Figure 4 presents the results of a CFD analysis of a generic plume impingement problem. This is a visualization of the flow-field of a plume impinging on a flat plate oriented perpendicular to the plume center line. The Mach Number contours are shown in the figure. The impact pressure and shear forces imposed upon the plate and the cold-wall heat flux to the plate can be determined from this analysis.
CFD codes that are optimized for parallel execution achieve near linear speed-up behavior. As an example, Figures 5 and 6 illustrate the reduction in analysis time obtainable by increasing the number of processors used in a typical but relatively small problem analyzed using CFD. The problem consisted of a 100,000 point computational grid. In this case, the grid was ideally optimized for parallel execution. This was done by dividing the grid into equally sized zones, one for each processor used. Dividing a grid into multiple zones for parallel execution is referred to as domain decomposition. In this scheme, each processor works on its own zone. The processors must also communicate zone boundary information to each other throughout the analysis. Figure 5 shows the number of iterations executed each second as the number of processors used is increased. Figure 6 shows the time required to perform 200 iterations as the number of processors is increased. A typical flow-field analysis may require anywhere from 500 iterations to 20,000 or more depending on the physical phenomena involved and the desired results.

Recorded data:

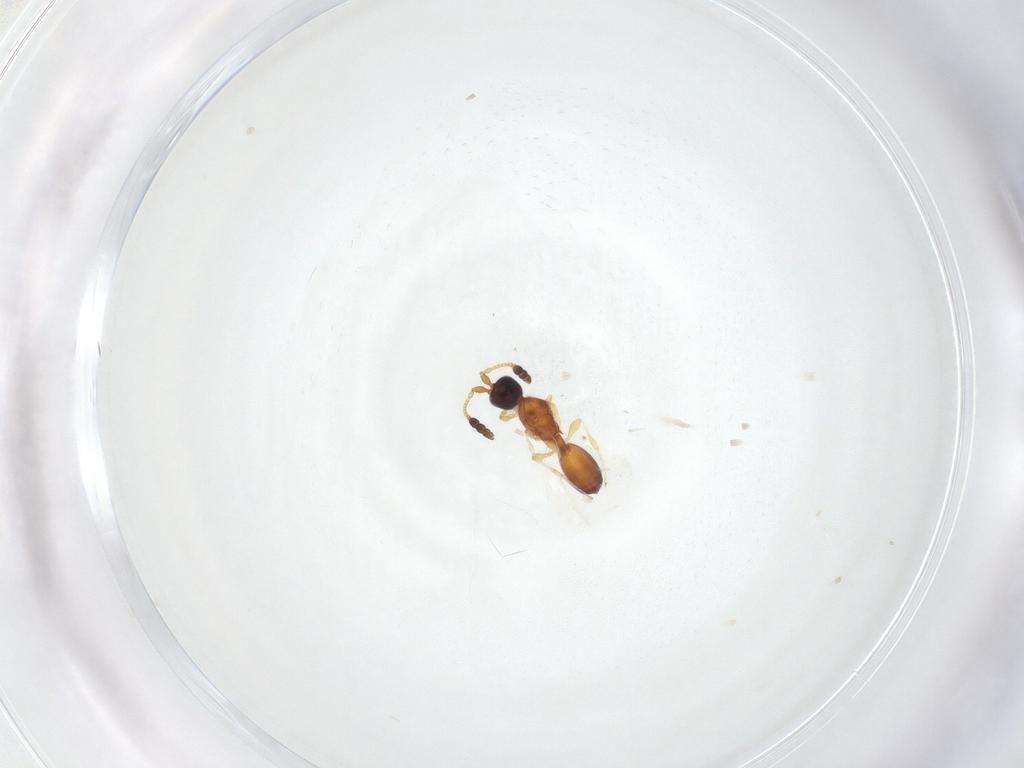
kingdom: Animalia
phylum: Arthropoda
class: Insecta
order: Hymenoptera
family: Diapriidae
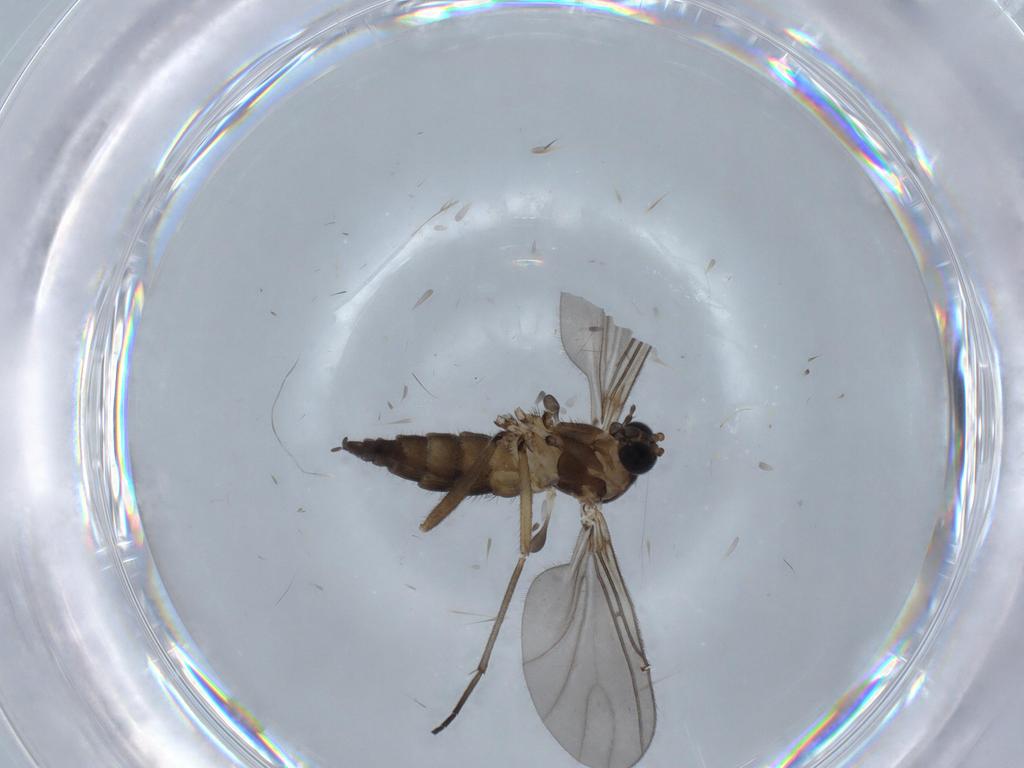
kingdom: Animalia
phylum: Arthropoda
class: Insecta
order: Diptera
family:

==

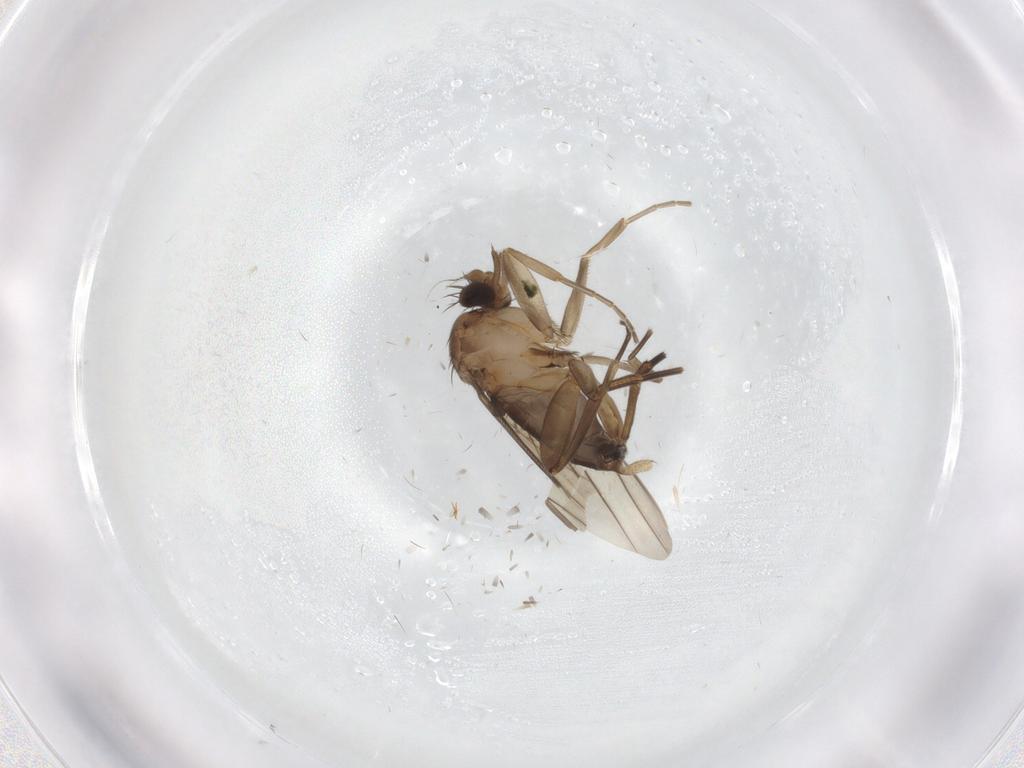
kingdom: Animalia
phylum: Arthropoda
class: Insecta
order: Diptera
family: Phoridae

REQUEST: Do these statements agree with the CFD passage? (a) In the plume analysis, the flat plate is set perpendicular to the plume center line. (b) The example problem used a computational grid of one million points. (c) Under domain decomposition, each processor handles its own zone with no exchange of information among processors. Answer yes or no for each, quoting the deciding words from the passage.

RIGHT ANSWER:
(a) Yes: "a flat plate oriented perpendicular to the plume center line"
(b) No: "The problem consisted of a 100,000 point computational grid."
(c) No: "The processors must also communicate zone boundary information to each other throughout the analysis."